Dabei solle einem aber bewusst sein, dass es nicht nur ums Dolmetschen geht, sondern vor allem darum, kultursensibel zu vermitteln. Wie das geht? Zunächst ist es Sinan wichtig, durch gegenseitiges Kennenlernen das Vertrauen zwischen dem Migranten und der Fachkraft herzustellen.

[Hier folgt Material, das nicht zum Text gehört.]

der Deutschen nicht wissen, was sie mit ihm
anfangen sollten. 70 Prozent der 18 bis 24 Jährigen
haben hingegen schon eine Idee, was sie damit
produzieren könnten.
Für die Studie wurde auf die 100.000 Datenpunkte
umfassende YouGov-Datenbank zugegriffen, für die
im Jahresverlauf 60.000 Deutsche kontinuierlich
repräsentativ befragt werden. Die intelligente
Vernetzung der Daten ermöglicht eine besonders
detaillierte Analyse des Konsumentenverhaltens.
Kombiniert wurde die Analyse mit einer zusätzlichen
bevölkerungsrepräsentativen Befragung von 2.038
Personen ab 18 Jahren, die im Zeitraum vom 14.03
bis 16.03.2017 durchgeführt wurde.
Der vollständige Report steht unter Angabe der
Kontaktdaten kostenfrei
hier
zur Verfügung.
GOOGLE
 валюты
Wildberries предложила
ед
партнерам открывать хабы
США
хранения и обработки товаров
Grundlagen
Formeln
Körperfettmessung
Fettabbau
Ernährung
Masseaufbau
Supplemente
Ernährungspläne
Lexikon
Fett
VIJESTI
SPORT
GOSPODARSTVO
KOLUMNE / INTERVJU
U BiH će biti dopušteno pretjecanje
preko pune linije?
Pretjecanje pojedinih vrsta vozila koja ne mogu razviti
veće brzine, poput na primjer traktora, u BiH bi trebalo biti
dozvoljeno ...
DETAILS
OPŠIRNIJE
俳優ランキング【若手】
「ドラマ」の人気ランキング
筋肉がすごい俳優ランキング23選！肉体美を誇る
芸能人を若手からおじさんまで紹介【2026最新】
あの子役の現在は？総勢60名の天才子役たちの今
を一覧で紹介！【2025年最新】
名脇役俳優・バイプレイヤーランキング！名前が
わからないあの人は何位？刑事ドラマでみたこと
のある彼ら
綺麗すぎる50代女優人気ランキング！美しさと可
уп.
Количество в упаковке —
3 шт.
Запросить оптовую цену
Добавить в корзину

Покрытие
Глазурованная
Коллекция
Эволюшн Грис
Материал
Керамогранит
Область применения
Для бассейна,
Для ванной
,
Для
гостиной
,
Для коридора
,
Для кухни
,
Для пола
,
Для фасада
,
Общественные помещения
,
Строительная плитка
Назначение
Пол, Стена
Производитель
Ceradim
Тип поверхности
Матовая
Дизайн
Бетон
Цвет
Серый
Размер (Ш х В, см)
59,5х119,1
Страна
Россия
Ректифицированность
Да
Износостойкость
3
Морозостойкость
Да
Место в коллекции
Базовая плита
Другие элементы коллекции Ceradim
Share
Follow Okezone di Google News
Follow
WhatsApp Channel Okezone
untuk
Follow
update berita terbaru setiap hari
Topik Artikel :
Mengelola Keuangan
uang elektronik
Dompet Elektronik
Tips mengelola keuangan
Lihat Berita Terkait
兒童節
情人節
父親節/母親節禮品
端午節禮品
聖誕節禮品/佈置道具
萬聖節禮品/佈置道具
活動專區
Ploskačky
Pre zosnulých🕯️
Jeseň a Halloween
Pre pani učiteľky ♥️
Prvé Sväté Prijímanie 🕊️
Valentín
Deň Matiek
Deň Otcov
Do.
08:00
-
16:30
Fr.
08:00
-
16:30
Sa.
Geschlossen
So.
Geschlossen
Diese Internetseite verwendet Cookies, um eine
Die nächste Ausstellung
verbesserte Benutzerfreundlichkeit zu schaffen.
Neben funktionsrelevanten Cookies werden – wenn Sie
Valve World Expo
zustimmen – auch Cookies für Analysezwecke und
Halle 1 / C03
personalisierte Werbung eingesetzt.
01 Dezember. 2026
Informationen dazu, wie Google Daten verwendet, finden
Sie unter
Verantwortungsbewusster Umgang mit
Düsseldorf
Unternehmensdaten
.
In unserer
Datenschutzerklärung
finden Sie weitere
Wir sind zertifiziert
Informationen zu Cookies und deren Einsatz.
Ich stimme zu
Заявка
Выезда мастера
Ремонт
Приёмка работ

Sobald es eine Vertrauensbasis gebe, falle es dem Migranten oder Flüchtling leichter, über seine Probleme zu sprechen. Und natürlich sei es einfacher, sich zu öffnen, wenn jemand dabei ist, der dieselbe Sprache spricht und aus demselben Kulturkreis stammt. „Letztendlich versuchen wir nur eine Brücke zwischen den Migranten und Fachkräften zu bauen und beide Seiten für die jeweilige Kultur des anderen zu sensibilisieren, nicht mehr und nicht weniger.“ 

Leichtere Integration

Sinan ist der Meinung, dass der Beruf des Sprach- und Integrationsmittlers in Zukunft noch stärker gefragt sein wird. Schließlich sei es endlich an der Zeit, dass Deutschland, das sich seit Anfang 2000 offiziell als Einwanderungsgesellschaft bezeichnet, diese auch aktiv gestalte. Angesichts der aktuellen Ereignisse in der internationalen Politik seien gerade in jüngster Zeit viele Menschen als Flüchtlinge oder Asylsuchende nach Deutschland gekommen, die auch vorhätten, langfristig zu bleiben. Deshalb sei es besonders wichtig, diesen Menschen einen leichteren Zugang zur medizinischen und sozialen Versorgung sowie zu den gesellschaftlichen Strukturen allgemein zu ermöglichen, um ihre Integration zu erleichtern.

Wenn diese Menschen erst einmal erkennen würden, dass sie hier Chancen und Entwicklungsmöglichkeiten haben, seien sie auch eher bereit und motiviert, sich zu integrieren. Allerdings müsse auch ihnen bewusst sein, dass sie sich selbst bemühen sollten, sich in die Gesellschaft einzubringen. Nur wenn beide Seiten mitarbeiten und Interesse zeigen, könne Integration gelingen, meint Sinan.